Kekejaman Macan Tutul terus berlanjut. Satu persatu ia memangsa kera penghuni pohon beringin. Banyak kera yang bersedih karena kehilangan anggota keluarganya. Banyak kera yang berencana untuk pindah rumah.
Suatu malam, Macan Tutul sangat lapar. Ia bersiap menghampiri pohon beringin tempat tinggal para kera. Saat ia merambat naik, tiba-tiba terdengar auman menggelegar. "Auuum..."
Dari arah selatan, muncul seekor singa berbulu lebat. Taringnya berkilau diterpa sinar rembulan. Kuku-kukunya mecuat keluar siap merobek daging. Kera-kera semakin ketakutan. Mereka pikir, Macan Tutul membawa teman seekor singa untuk menghabisi mereka.
Macan Tutul heran dengan kehadiran singa.

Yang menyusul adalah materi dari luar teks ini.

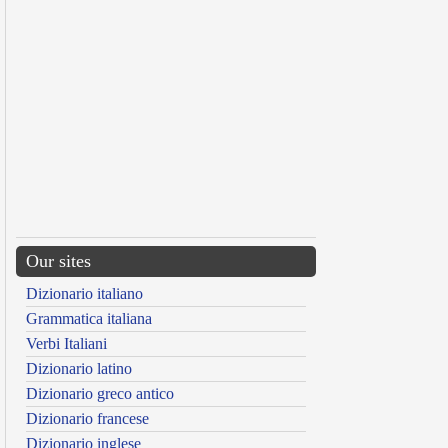
Our sites
Dizionario italiano
Grammatica italiana
Verbi Italiani
Dizionario latino
Dizionario greco antico
Dizionario francese
Dizionario inglese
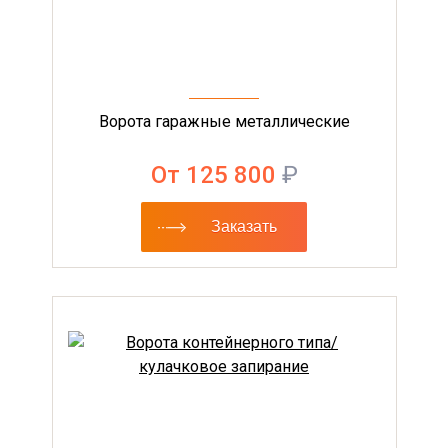
Ворота гаражные металлические
От 125 800
₽
Заказать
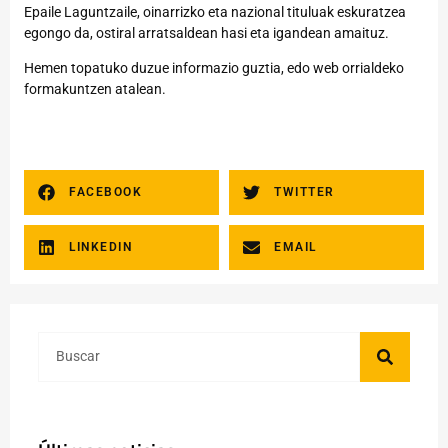
Epaile Laguntzaile, oinarrizko eta nazional tituluak eskuratzea
egongo da, ostiral arratsaldean hasi eta igandean amaituz.
Hemen
topatuko duzue informazio guztia, edo web orrialdeko
formakuntzen atalean.
FACEBOOK
TWITTER
LINKEDIN
EMAIL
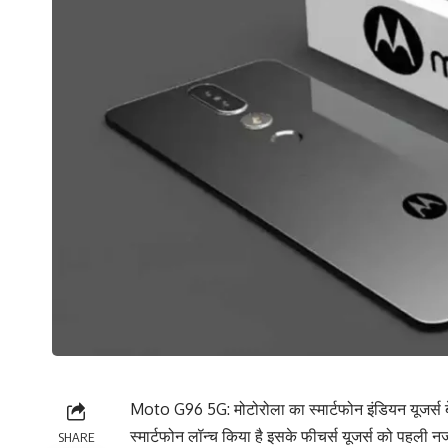
Moto G96 5G: मोटोरोला का स्मार्टफोन इंडियन यूजर्स बेह
स्मार्टफोन लॉन्च किया है इसके फीचर्स यूजर्स को पहली नजर
SHARE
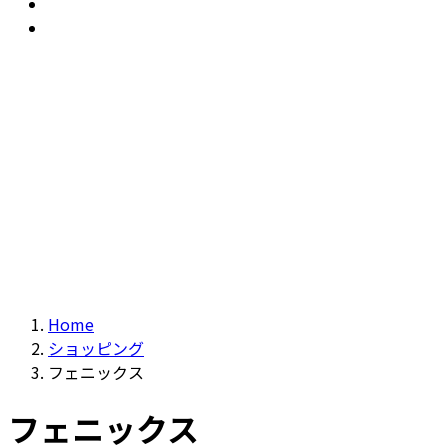
おすすめ
Recommendation
現物商品
Actual item
Home
ショッピング
フェニックス
フェニックス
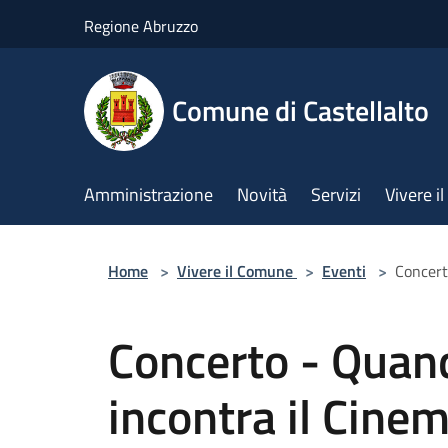
Salta al contenuto principale
Regione Abruzzo
Comune di Castellalto
Amministrazione
Novità
Servizi
Vivere 
Home
>
Vivere il Comune
>
Eventi
>
Concert
Concerto - Quan
incontra il Cinema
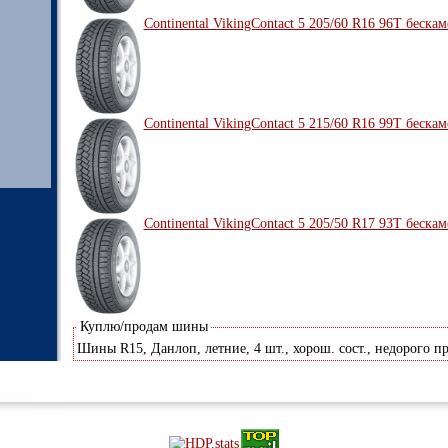
Continental VikingContact 5 205/60 R16 96T беска
Continental VikingContact 5 215/60 R16 99T беска
Continental VikingContact 5 205/50 R17 93T беска
Куплю/продам шины
Шины R15, Данлоп, летние, 4 шт., хорош. сост., недорого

Belum sempat ia bertanya, tiba-tiba Singa melompat menyerangnya.
"Tunggu, Singa! Apa yang kau lakukan? Bukankah aku tidak pernah mengganggumu?" protes Macan Tutul ketakutan. Tubuh Singa memang jauh lebih besar darinya. Ketakutannya jelas kalah jauh.
"Kau memang tidak pernah menggangguku. Tapi kau telah mengganggu seorang temanku di atas poho itu," jawab Singa.
Macan Tutul semakin ketakutan. " Maafkan aku, Singa! Maafkan aku! Aku berjanji tidak akan mengganggu temanmu lagi," kata Macan Tutul, lalu berlari secepat mungkin menembus kegelapan malam.
"Hei, Moki. Apa kau baik-baik saja di sana?" tanya Singa sambil mendongak ke atas.
Moki masih ketakutan di atas pohon berma teman-temannya. Ia terkejut ketika mendengar namanya di panggil.
"Si..... siapa kau? Apa aa... ku mengenalmu?" tanya Moki gemetar.
"Haha. Hei, Moki. Ini aku! Lino! Aku adalah singa kecil yang pernah kau tolong dulu," jawab singa sambil tertawa.
Moki terkejut. Ia lalu tertawa terbahak karena lega. Ia tak tahu kalau kucing kecil yang ditolongnya dulu itu, ternyata seekor anak singa.
Moki turun dari pohon dan memeluk Lino. Teman-teman Moki terkejut melihat keberanian Moki. Saat itu juga, mereka menobatkan Moki sebagai pahlawan mereka. Moki gembira karena kini ia memiliki banyak teman.